21/11/2017 tarihinde yürürlüğe giren Zorunlu Sigorta Mali Sorumluluk Sigortası Genel Şartları A.5 maddesinin “Sağlık Giderleri teminatı” başlıklı (b) maddesinde ” Kaza nedeniyle mağdurun tedavisine başlanmasından itibaren mağdurun sürekli sakatlık raporu alana kadar tedavi süresince ortaya çıkan bakıcı giderleri, tedaviyle ilgili diğer giderler ile trafik kazası nedeniyle çalışma gücünün kısmen veya tamamen azalmasına bağlı giderler sağlık gideri teminatı kapsamındadır. Sağlık giderleri teminatı Sosyal Güvenlik Kurumunun sorumluluğunda olup ilgili teminat dolayısıyla sigorta şirketinin ve … sorumluluğu 2918 sayılı Karayolları Trafik Kanununun 98. maddesi hükmü gereğince sona ermiştir.” ifadesi ile mağdurun tedavisine başlanmasından itibaren mağdurun sürekli sakatlık raporu alana kadar tedavi süresince ortaya çıkanı bakıcı giderleri, tedaviyle ilgili diğer giderler ile trafik kazası nedeniyle çalışma gücünün kısmen veya tamamen azalmasına bağlı giderler sağlık gideri teminatı kapsamında saymıştır. Bir başka ifade ile mağdurun tedavisine başlanmasından itibaren mağdurun sürekli sakatlık raporu alana kadar,
1-Tedavi süresince ortaya çıkan bakıcı giderleri,
2-Tedaviyle ilgili diğer giderler,
3-Çalışma gücünün kısmen veya tamamen azalmasına bağlı giderler,
Sağlık giderleri kapsamında sayılarak Sosyal Güvenlik Kurumunun sorumluluğunda olduğu düzenlenmiştir.
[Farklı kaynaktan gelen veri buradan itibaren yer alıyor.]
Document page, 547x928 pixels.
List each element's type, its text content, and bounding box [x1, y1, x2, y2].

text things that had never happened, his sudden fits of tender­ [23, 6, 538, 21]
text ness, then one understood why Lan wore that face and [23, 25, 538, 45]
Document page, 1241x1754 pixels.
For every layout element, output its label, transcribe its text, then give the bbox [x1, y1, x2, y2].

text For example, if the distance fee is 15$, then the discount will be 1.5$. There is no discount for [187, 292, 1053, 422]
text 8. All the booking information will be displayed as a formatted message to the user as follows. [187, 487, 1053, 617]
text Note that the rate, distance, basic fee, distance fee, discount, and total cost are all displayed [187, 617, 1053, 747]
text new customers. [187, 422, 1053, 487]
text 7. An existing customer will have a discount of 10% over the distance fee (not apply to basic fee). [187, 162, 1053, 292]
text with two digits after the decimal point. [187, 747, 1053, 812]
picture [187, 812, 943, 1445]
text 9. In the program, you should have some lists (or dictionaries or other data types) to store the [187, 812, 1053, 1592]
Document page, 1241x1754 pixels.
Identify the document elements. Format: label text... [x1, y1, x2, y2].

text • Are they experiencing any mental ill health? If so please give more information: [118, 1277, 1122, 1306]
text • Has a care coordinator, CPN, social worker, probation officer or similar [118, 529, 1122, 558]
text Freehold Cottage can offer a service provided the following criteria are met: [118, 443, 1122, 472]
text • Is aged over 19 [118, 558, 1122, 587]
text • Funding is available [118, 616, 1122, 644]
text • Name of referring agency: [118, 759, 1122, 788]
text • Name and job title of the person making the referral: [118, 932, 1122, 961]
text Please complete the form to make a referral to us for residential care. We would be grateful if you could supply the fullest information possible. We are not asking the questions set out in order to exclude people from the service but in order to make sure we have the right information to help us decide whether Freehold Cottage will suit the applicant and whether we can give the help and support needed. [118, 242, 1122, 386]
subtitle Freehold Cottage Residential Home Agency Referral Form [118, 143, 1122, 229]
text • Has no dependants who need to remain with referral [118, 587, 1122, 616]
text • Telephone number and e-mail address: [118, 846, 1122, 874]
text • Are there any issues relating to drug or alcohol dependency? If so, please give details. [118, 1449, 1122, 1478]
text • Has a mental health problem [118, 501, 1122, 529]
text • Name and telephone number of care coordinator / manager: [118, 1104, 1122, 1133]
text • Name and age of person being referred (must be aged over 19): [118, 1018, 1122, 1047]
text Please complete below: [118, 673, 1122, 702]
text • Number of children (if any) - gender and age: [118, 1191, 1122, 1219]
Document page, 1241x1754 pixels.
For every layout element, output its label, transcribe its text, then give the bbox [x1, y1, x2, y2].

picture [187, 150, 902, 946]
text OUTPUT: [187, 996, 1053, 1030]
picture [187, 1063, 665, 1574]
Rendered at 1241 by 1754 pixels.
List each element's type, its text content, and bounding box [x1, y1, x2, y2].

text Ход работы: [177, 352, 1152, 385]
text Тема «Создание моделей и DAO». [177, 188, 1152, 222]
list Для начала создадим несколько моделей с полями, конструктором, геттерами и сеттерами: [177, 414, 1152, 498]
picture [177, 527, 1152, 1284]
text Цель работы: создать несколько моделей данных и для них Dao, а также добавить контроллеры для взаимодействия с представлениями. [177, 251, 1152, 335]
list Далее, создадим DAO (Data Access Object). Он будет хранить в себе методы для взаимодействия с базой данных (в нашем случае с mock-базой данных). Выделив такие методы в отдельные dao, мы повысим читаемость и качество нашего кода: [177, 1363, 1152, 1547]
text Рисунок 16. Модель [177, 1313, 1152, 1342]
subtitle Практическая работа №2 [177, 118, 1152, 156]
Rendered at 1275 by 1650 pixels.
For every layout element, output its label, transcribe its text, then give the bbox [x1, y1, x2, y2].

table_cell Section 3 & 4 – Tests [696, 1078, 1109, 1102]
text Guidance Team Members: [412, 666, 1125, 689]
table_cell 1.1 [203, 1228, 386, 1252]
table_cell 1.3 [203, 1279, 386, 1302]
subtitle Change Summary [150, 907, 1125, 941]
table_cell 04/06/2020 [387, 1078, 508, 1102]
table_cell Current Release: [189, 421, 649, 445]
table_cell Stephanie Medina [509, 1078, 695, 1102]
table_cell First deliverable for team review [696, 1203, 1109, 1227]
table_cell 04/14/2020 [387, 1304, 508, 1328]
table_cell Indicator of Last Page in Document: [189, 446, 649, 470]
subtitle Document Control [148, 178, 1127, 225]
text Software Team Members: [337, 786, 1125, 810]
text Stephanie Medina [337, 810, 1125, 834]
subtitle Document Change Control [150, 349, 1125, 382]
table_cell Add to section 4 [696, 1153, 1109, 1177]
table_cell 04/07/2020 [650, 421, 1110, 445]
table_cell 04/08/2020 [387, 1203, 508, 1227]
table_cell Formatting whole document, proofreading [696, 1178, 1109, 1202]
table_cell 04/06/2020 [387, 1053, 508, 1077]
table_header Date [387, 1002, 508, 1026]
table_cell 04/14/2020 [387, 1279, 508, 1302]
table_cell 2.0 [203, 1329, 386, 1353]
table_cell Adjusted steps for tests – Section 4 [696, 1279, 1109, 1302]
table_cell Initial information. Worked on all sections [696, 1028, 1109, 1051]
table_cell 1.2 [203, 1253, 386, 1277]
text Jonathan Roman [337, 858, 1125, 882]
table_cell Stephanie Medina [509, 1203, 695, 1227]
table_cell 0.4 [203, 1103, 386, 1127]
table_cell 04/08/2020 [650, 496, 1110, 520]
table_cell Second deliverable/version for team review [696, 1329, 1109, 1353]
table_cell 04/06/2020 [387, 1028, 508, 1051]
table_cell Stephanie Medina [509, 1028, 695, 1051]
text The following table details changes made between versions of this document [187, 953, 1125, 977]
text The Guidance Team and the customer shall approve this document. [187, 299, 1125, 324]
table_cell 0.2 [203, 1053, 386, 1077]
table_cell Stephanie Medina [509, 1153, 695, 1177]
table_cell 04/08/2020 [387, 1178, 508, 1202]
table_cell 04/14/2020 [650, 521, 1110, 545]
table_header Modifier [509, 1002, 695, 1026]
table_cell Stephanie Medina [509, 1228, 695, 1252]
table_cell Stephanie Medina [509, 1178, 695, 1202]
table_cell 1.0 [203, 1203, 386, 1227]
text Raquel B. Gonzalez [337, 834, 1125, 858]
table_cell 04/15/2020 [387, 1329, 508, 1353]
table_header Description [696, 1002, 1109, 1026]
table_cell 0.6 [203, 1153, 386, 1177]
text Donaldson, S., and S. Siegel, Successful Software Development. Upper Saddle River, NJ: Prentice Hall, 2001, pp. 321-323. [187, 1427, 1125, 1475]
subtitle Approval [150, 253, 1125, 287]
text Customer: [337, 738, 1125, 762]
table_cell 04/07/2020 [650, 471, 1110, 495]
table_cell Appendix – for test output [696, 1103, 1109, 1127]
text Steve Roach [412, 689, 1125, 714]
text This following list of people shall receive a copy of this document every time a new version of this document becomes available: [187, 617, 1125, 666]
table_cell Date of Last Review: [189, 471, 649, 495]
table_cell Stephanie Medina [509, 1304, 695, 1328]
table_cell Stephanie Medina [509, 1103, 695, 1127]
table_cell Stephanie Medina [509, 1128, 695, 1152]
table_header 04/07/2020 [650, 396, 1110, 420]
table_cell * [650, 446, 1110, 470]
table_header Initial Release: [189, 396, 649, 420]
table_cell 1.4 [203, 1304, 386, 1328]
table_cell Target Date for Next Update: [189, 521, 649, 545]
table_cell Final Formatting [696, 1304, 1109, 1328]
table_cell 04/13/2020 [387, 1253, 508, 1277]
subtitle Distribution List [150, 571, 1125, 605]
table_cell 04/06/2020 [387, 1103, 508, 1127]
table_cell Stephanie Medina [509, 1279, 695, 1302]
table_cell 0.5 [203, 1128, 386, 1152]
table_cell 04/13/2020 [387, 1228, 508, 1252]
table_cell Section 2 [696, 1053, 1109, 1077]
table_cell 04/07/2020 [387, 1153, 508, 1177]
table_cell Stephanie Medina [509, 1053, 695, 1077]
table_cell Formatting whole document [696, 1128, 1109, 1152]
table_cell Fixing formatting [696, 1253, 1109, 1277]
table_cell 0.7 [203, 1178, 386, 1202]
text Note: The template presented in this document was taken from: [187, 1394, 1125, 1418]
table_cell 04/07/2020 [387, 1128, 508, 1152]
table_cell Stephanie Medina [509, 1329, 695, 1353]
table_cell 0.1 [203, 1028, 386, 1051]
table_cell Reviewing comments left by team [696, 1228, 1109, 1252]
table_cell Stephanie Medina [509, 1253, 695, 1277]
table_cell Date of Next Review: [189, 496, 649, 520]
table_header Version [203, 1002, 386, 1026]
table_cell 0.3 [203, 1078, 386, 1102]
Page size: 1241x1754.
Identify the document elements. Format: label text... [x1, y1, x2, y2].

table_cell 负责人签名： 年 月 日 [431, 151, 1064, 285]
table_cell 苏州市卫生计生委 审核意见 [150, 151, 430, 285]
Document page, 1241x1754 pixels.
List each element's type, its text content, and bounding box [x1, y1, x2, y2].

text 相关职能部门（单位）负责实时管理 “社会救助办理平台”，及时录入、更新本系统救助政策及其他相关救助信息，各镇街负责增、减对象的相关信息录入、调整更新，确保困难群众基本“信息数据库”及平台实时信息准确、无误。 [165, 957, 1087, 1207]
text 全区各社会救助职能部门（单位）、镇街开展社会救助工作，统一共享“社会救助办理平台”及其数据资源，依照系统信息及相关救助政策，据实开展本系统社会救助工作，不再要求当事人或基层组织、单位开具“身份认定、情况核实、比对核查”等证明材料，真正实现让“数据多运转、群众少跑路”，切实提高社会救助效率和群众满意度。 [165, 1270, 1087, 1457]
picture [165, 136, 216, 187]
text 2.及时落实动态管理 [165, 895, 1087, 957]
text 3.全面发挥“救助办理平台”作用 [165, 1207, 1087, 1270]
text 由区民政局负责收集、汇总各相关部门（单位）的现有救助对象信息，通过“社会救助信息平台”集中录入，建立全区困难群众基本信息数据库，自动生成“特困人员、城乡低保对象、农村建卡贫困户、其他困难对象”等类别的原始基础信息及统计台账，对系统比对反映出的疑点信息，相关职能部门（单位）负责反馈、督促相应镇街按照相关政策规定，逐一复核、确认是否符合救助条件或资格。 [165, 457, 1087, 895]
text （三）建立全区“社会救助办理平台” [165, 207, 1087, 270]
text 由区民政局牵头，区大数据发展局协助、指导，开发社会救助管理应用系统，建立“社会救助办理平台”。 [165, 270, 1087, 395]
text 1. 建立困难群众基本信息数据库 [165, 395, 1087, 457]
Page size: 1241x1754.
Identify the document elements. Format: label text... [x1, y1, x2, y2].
Oysa 6111 sayılı kanunun 59. maddesi ile değişik Karayolları Trafik Kanununun 98. maddesinde Sosyal Güvenlik Kurumu’nun sorumluluğu üniversite hastaneleri ile resmi ve özel sağlık kurumları tarafından trafik kazası sonucu yaralanan kişilerin tıbbi tedavi ile sınırlı sağlık hizmeti giderleri ile sınırlandırılmıştır.
Bu düzenleme gereği ZMSS Genel Şartlar A.5 (b) maddesi ile yaralının tedavisine başlanmasından maluliyet raporu alınıncaya kadarki süre içindeki;
1-Bakıcı giderleri
2-Çalışma gücünün kısmen veya tamamen azalmasına bağlı giderler (geçici iş göremezlik kayıpları)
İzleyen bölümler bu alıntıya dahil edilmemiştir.